What is the Foreign Corrupt Practices Act?

On Behalf of | Sep 18, 2020 | Bribery

Bribery is an illegal action that some people try to use in business to get ahead. They may try to bribe government officials to get them to ignore rules or laws or to do something specific that will give them a leg up in business.

The U.S. holds the competitiveness of the business market in high esteem. There is a range of laws in place to help prevent actions that give any business an unfair advantage. According to the U.S. Department of Justice, the Foreign Corrupt Practices Act outlaws bribing government officials for their help in business transactions.

About the FCPA

This law prohibits using the mail to offer payment of any type to any foreign or domestic government official to do something or not do something within his or her official capacity. The goal of such an act is to allow the briber to get an advantage in business.

The FCPA also contains accounting regulations. These help keep transparency in the accounting of businesses. It can help to bring to light any oddities that may uncover violations of the FCPA.
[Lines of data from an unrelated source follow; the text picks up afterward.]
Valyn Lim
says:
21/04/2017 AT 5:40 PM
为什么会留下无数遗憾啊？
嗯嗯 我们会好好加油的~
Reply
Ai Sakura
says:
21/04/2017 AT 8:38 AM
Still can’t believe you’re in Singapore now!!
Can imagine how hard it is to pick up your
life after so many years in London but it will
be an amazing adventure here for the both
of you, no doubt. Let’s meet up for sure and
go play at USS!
Congress enacted the FCPA in 1977. Since that time, it has had additions and changes. Originally, the act focused on U.S. government officials, but amendments have expanded it to include foreign government officials as well.

The FCPA does apply only when the bribery takes place within the United States, though. The payment of the bribe must happen on U.S. soil. Although, engaging in the bribery actions while in the U.S. or as a U.S. citizen also falls under the FCPA.